### Task instructions
Scan the material below and copy every line holding the word "bulunan".

Segment Start: Data in this exercise

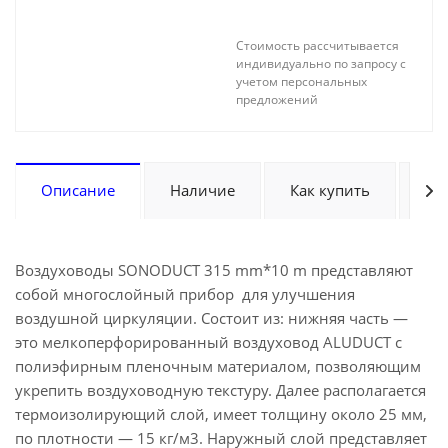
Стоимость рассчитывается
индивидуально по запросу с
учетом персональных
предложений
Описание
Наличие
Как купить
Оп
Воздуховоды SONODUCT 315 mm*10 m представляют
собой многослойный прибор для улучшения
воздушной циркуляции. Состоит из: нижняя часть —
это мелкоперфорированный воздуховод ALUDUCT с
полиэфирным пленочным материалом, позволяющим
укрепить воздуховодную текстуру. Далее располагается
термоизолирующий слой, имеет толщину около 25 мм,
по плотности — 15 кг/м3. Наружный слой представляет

Segment End: Data in this exercise
Segment Start: Data in this exercise

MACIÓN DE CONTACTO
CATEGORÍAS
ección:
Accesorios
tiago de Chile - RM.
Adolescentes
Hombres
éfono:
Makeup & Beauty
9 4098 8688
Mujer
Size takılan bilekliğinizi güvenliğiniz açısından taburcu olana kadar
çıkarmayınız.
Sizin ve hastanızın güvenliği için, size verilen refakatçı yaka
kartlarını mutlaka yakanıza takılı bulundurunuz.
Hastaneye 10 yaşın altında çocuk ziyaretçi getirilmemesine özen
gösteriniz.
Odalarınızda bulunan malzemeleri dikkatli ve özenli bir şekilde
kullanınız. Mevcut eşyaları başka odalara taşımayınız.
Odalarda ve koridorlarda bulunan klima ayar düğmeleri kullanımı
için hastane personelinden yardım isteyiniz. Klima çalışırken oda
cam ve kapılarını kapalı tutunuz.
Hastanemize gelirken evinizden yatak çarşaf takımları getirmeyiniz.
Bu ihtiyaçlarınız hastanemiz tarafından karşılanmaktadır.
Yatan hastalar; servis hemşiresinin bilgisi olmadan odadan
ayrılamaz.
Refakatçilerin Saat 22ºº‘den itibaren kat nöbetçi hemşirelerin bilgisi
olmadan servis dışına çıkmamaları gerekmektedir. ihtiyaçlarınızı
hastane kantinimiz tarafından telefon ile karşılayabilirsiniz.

Segment End: Data in this exercise
Segment Start: Data in this exercise

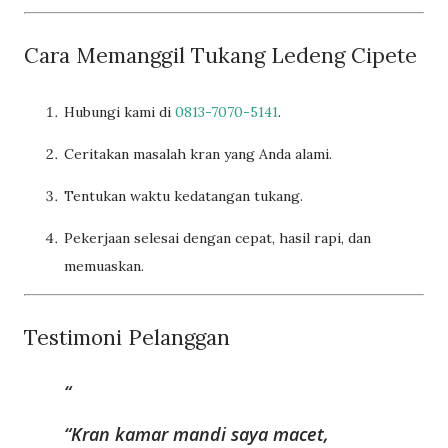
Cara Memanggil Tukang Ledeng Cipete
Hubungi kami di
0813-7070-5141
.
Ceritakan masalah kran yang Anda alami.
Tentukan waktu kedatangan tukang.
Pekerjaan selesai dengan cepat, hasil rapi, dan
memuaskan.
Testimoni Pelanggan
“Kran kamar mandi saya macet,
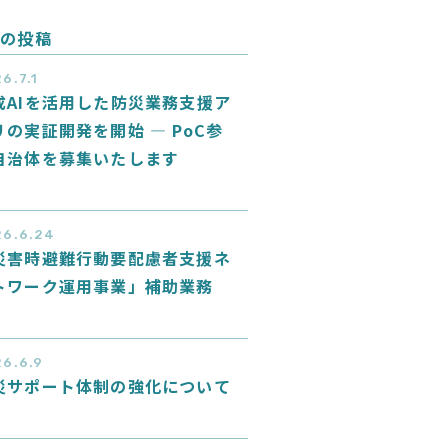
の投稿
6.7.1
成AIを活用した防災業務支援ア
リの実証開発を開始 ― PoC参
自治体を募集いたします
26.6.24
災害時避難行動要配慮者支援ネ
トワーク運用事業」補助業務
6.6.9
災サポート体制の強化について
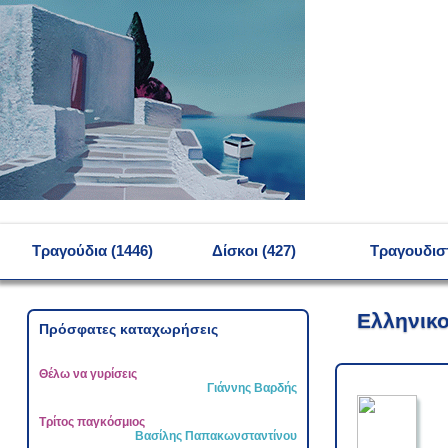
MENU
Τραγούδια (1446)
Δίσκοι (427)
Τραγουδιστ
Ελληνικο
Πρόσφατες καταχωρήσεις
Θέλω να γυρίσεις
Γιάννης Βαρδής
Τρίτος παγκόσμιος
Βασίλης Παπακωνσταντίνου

Segment End: Data in this exercise

### Exercise answer
Odalarınızda bulunan malzemeleri dikkatli ve özenli bir şekilde
Odalarda ve koridorlarda bulunan klima ayar düğmeleri kullanımı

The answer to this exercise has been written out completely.